Who — Sister and brother Ana Ramos and Carlos Ramos. Carlos saw his sister read so much when they were kids, he couldn’t wait to learn and follow in her pagesteps. Ana (who now lives in Madrid) and Carlos (Luxembourg) have lived in over 30 different places in the span of their lives. Twitter: @carlosramosfra

What — Our project, “Wandering Rocks,” is a sister and brother sharing from afar the experience of reading Ulysses and then celebrating June 16 together in Dublin. As we approach Bloomsday, we will exchange our thoughts on what the book provokes in us as we get deeper into it. The project culminates on Ana’s birthday when we share in the experience of letting the story guide us through Dublin.

 

Project No. 3: Steampunk Bejewelled ‘Ulysses’
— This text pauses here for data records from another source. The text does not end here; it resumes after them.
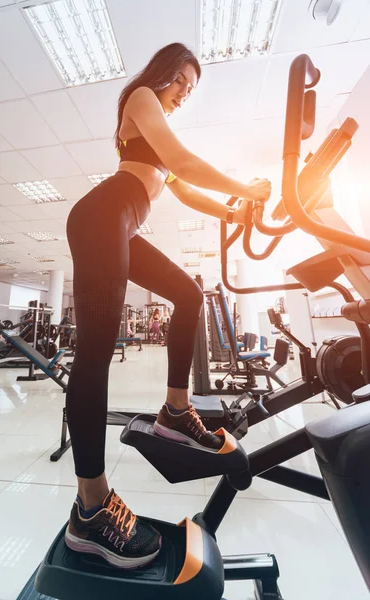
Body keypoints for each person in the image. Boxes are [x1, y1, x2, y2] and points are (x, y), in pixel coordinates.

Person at [64, 42, 271, 570]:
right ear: (160, 74)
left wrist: (236, 206)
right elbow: (180, 160)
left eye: (190, 89)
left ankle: (176, 412)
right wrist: (244, 186)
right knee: (95, 356)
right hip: (101, 216)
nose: (183, 93)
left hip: (121, 223)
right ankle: (90, 508)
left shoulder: (151, 133)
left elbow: (186, 188)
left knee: (188, 293)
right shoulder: (139, 98)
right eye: (180, 80)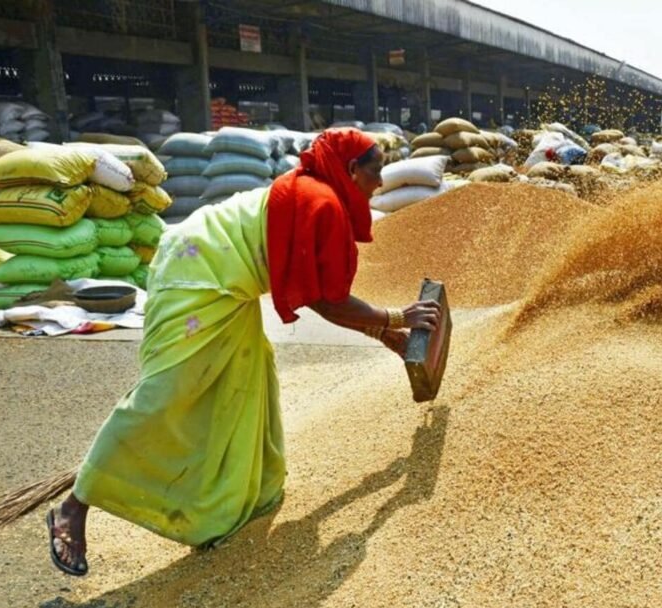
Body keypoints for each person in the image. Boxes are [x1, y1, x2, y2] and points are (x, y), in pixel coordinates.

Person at [45, 128, 441, 577]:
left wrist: (385, 334)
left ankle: (237, 503)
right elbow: (324, 301)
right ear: (351, 170)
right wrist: (394, 319)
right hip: (194, 272)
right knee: (168, 391)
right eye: (375, 172)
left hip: (224, 282)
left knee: (244, 379)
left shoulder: (321, 194)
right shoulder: (322, 202)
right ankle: (74, 506)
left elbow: (315, 288)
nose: (381, 182)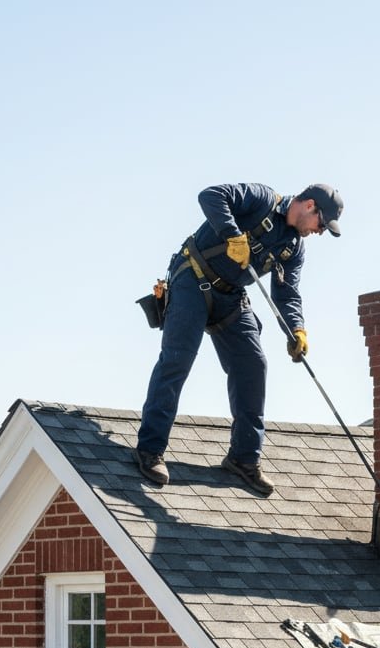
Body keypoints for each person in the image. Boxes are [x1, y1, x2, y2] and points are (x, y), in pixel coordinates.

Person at [133, 182, 343, 495]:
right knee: (178, 360)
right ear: (309, 205)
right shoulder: (261, 199)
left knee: (253, 365)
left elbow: (287, 294)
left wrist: (296, 329)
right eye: (321, 224)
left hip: (231, 298)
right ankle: (149, 449)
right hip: (194, 277)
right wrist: (233, 234)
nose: (320, 231)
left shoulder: (294, 248)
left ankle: (244, 459)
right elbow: (210, 195)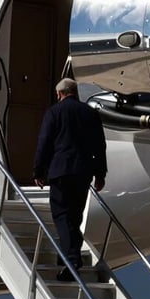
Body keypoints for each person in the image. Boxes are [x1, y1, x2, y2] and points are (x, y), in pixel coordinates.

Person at [33, 78, 107, 281]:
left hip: (61, 172)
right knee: (75, 217)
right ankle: (67, 256)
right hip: (84, 172)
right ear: (75, 92)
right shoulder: (90, 113)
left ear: (60, 94)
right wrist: (100, 174)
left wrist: (38, 171)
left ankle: (71, 260)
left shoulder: (54, 112)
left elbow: (44, 143)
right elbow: (100, 145)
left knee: (62, 216)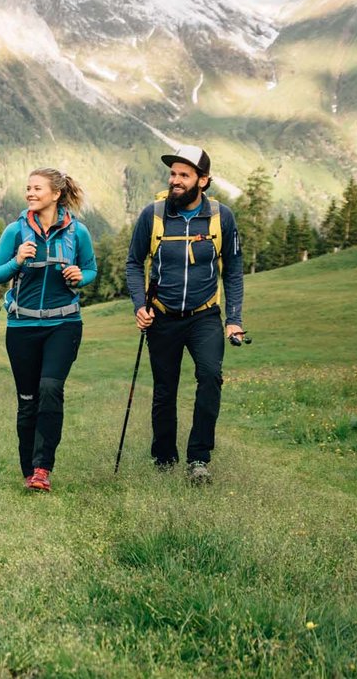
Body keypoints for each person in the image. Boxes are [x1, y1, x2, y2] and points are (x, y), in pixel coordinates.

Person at [126, 145, 247, 485]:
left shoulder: (222, 217)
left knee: (210, 376)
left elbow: (234, 270)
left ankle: (199, 459)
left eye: (184, 175)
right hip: (161, 316)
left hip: (204, 316)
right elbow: (134, 263)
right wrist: (140, 305)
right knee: (165, 389)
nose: (175, 180)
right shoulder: (153, 214)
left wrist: (233, 319)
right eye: (173, 173)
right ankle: (164, 459)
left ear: (203, 181)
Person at [0, 167, 97, 493]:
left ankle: (42, 469)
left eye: (37, 188)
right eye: (28, 188)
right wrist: (17, 260)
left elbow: (91, 269)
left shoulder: (78, 232)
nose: (30, 194)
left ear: (56, 193)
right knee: (28, 400)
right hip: (21, 326)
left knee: (50, 388)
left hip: (64, 324)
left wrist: (81, 275)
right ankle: (27, 469)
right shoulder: (15, 232)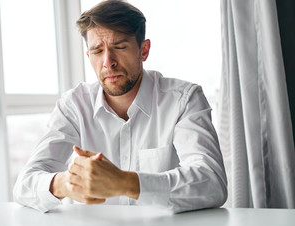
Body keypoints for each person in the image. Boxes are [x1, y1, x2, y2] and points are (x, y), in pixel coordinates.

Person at [13, 0, 227, 213]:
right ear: (89, 57)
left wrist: (123, 182)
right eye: (97, 51)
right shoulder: (74, 105)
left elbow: (212, 182)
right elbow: (24, 185)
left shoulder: (184, 99)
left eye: (120, 47)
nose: (108, 62)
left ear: (144, 50)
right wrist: (66, 184)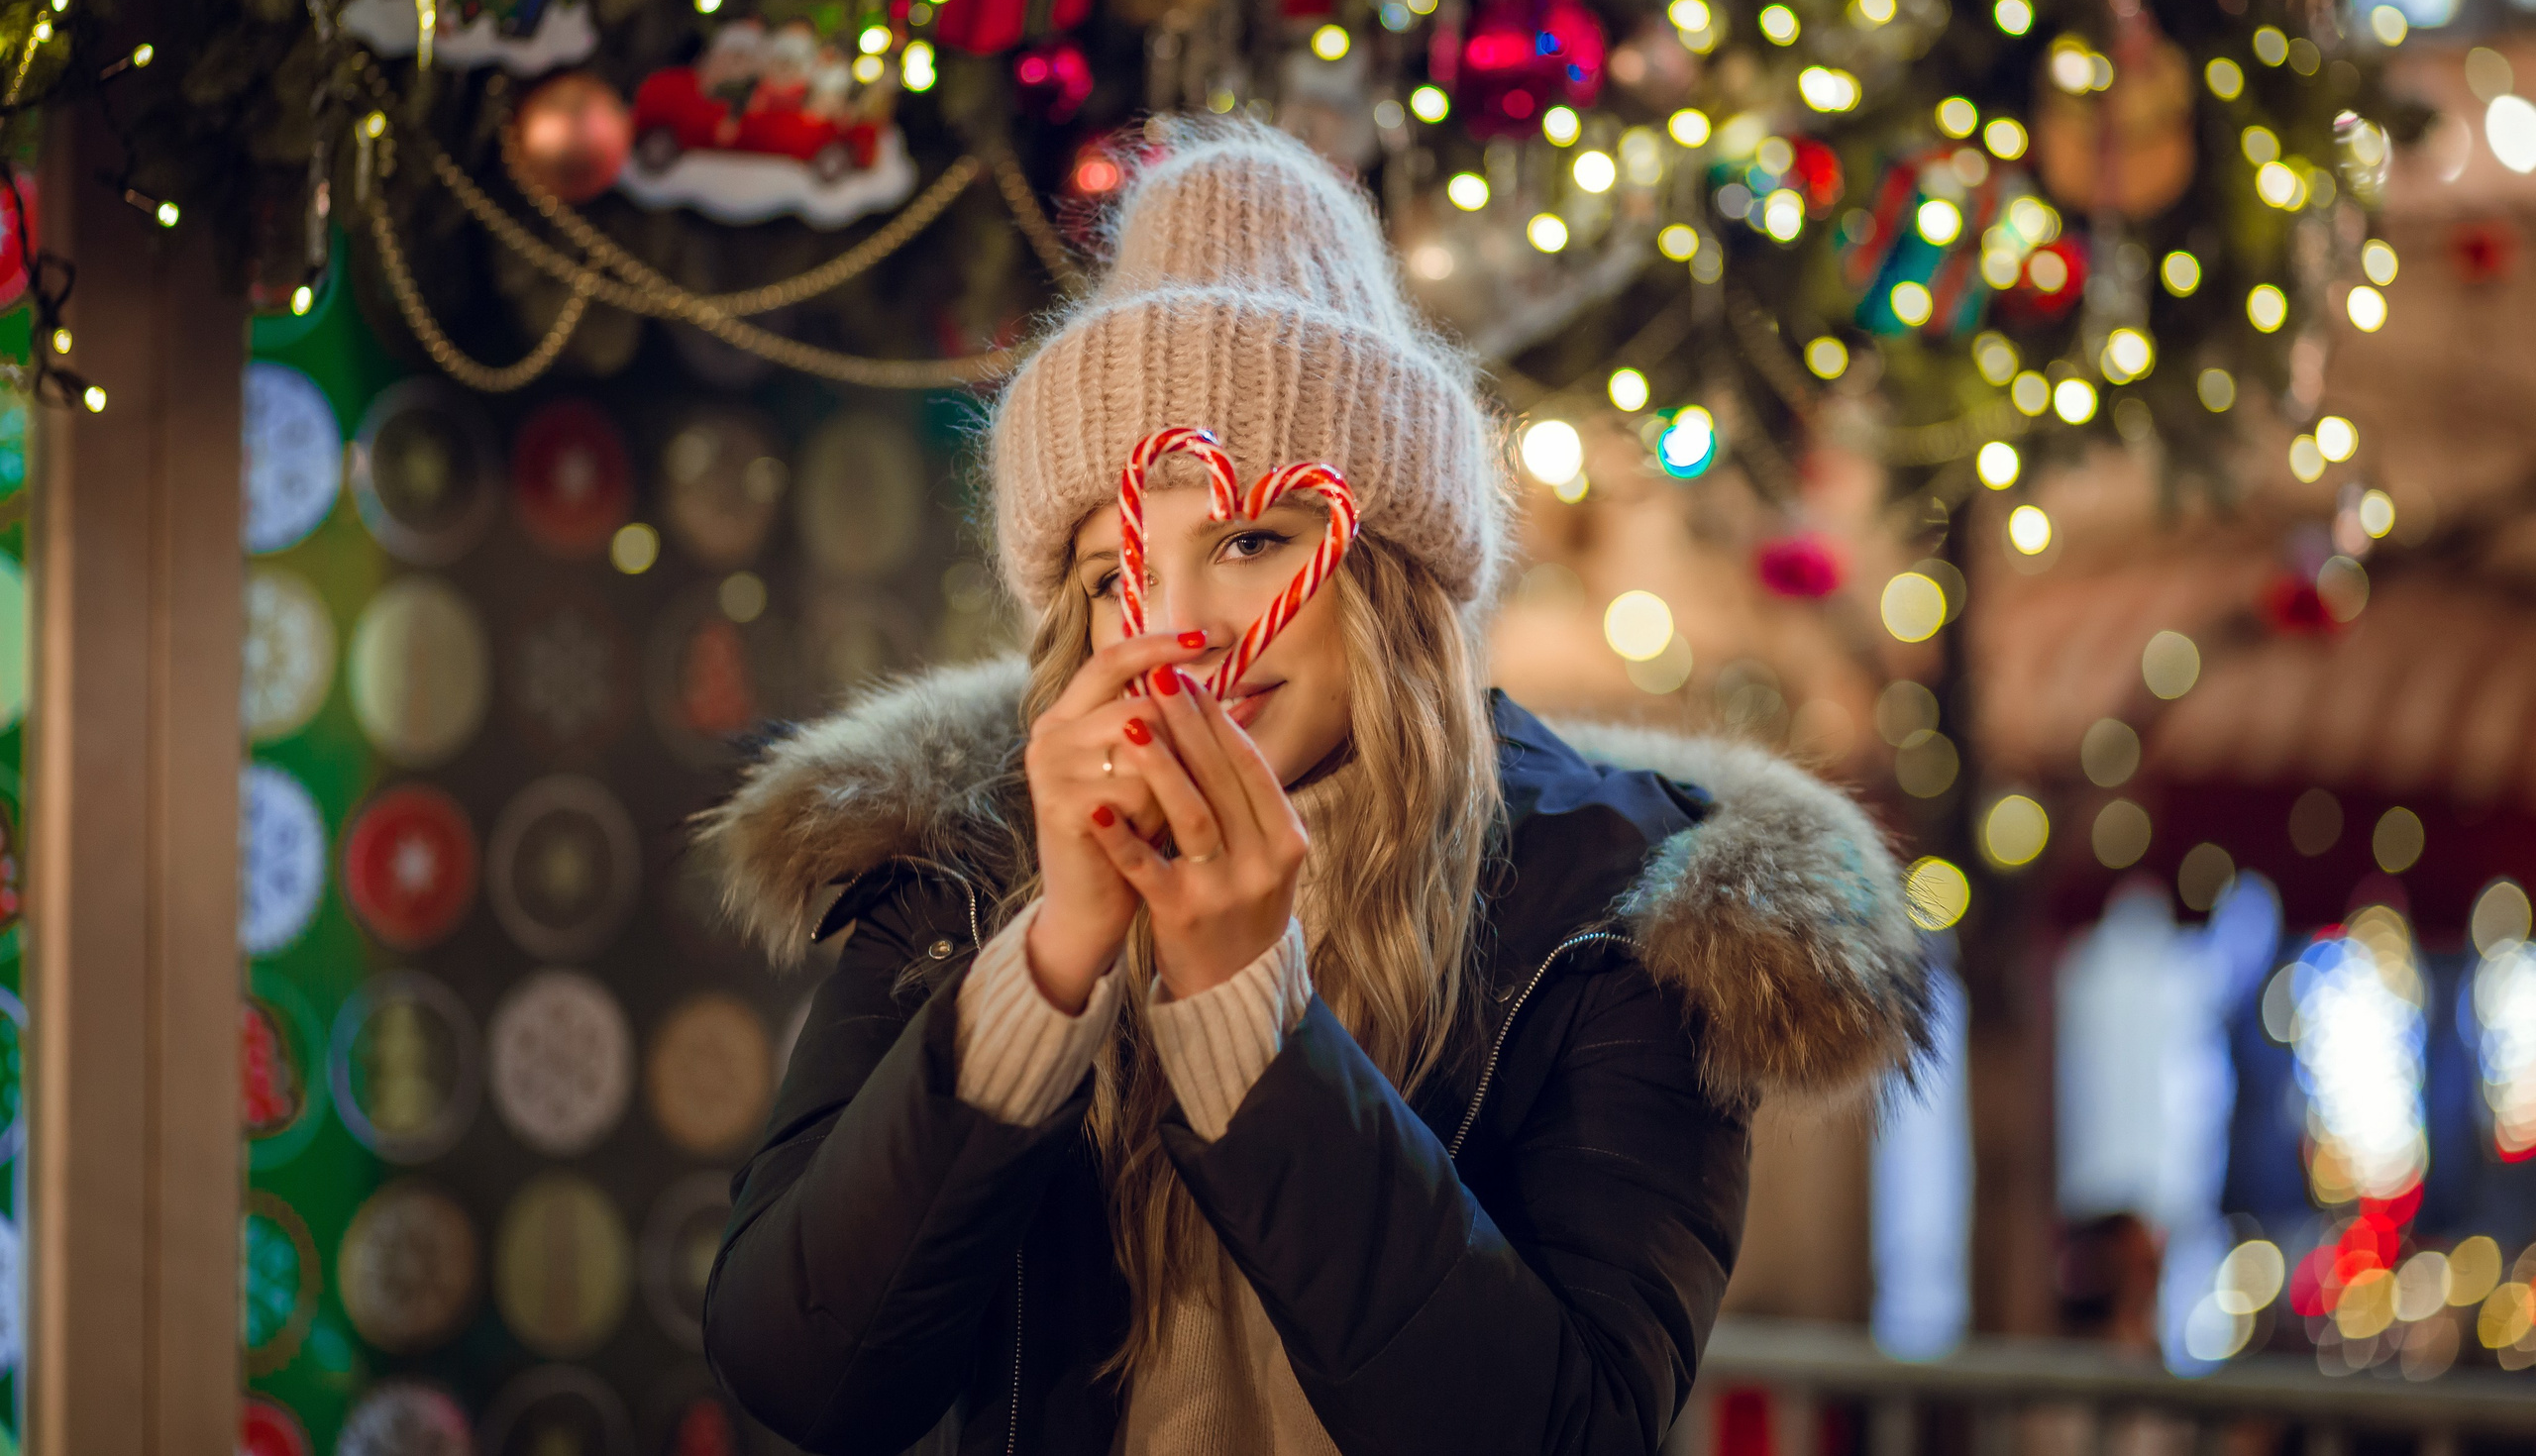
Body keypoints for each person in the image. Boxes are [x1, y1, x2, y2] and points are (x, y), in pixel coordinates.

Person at [698, 120, 1933, 1456]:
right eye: (1119, 571)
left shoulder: (1624, 916)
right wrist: (1046, 964)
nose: (1186, 629)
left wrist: (1252, 1020)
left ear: (1383, 572)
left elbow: (1561, 1434)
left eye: (1249, 541)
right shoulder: (959, 858)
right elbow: (802, 1374)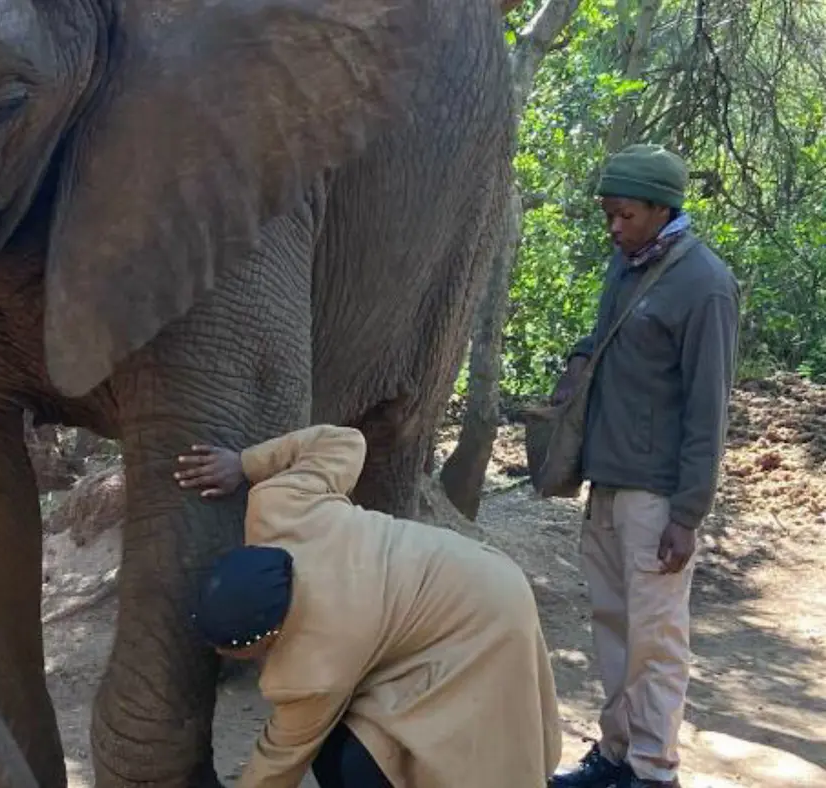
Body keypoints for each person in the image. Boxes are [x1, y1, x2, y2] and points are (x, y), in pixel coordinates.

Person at [176, 424, 562, 788]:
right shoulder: (280, 505)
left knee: (408, 757)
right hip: (450, 576)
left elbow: (278, 759)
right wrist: (244, 464)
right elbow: (342, 441)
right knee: (351, 739)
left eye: (236, 651)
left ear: (272, 635)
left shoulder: (314, 668)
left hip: (485, 612)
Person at [546, 144, 740, 788]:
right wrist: (579, 358)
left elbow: (708, 410)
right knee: (611, 628)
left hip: (656, 499)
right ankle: (615, 754)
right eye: (607, 214)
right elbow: (607, 337)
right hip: (606, 484)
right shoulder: (627, 264)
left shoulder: (705, 285)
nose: (613, 227)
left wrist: (687, 515)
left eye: (624, 214)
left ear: (662, 209)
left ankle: (653, 772)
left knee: (655, 642)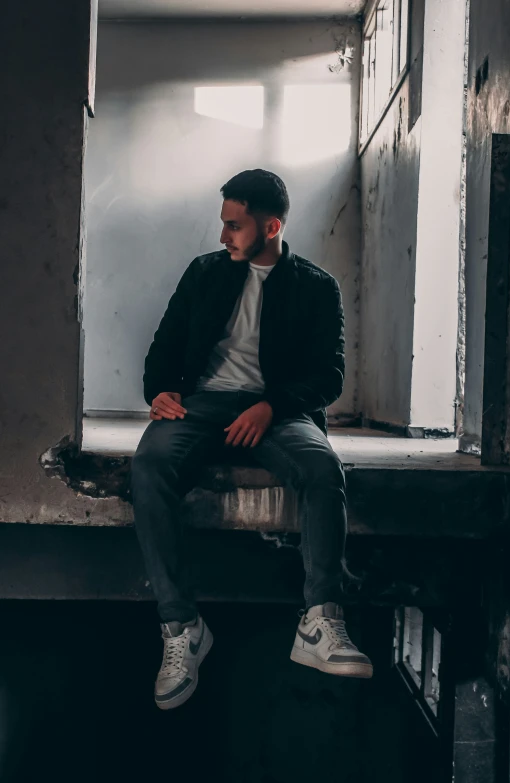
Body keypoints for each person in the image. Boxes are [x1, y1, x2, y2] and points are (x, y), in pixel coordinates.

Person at [131, 169, 373, 710]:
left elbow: (328, 377)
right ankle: (181, 627)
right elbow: (164, 346)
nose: (223, 237)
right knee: (148, 465)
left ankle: (320, 622)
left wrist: (272, 406)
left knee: (321, 469)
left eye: (234, 227)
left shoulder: (316, 287)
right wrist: (162, 392)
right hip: (201, 406)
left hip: (279, 409)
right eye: (223, 225)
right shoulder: (204, 273)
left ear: (272, 226)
(Third in a series of summaries of each of the LiberateUlysses projects we received from around the world. Look for project updates in the “Works In Progress” section and posting of the final projects in the “Gallery” section on Bloomsday, 16 June.)

Who – Samantha Extance, Tulsa, Oklahoma, USA, steampunk artist, Ph.D. student at the University of Tulsa, and book review editor of the James Joyce Quarterly. I upcycle things I find at flea markets & thrift stores into wearable art. As a doctoral student in English Literature, my research interests include transatlantic modernism, James Joyce, scenes of teaching in literature, and postcolonial theory. Website: www.bohemianromance.wordpress.com. Twitter: @boho_romance

What – I will make steampunk jewelry pieces & decorations representing each of the episodes in Ulysses from found objects.

 

Project No. 2: Print Passages from ‘Ulysses’ Episodes

(Second in a series of summaries of each of the LiberateUlysses projects we received from around the world. Look for project updates in the “Works In Progress” section and posting of the final projects in the “Gallery” section on Bloomsday, 16 June.)

Who – Royal Vandal Academy (Andrew and Trevor), Vancouver and Toronto, Canada. We are an art and design collective created by two close friends who were divided by school to opposite sides of their home country. We thumb our noses at distance and work together to create jewelry, visual art, websites and print media. Website: royalvandals.com. Twitter: @royalvandals

What – A love-letter to the language of Ulysses in the form of a series of prints, one for each of the sections of Ulysses. These prints will be purely typographical. We want to celebrate the materiality of Joyce’s language. What better way than to pick the most striking, bizarre, beautiful passage from each section and luxuriate it in the form of the letters themselves?

Project No. 1: A Visual Poem Film of ‘Ithaca’

(First in a series of summaries of each of the LiberateUlysses projects we received from around the world. Look for project updates in the “Works In Progress” section and posting of the final projects in the “Gallery” section on Bloomsday, 16 June.)

Who – Paige Gresty, a London-based, Washington DC-bred writer by day, filmmaker by night, and slightly obsessed James Joyce fan all the time. I wrote my dissertation partly on the “Ithaca” episode of Ulysses and am looking forward to letting this project parallactically drift like so-called fixed stars. Twitter: @belishabeacons

What – I tackle issues of identity and violence in the “Ithaca” episode with a visual poem set to Joyce’s own words. The short film will focus on dream-like images that progressively blur, using quotes that correspond to the key images in the chapter.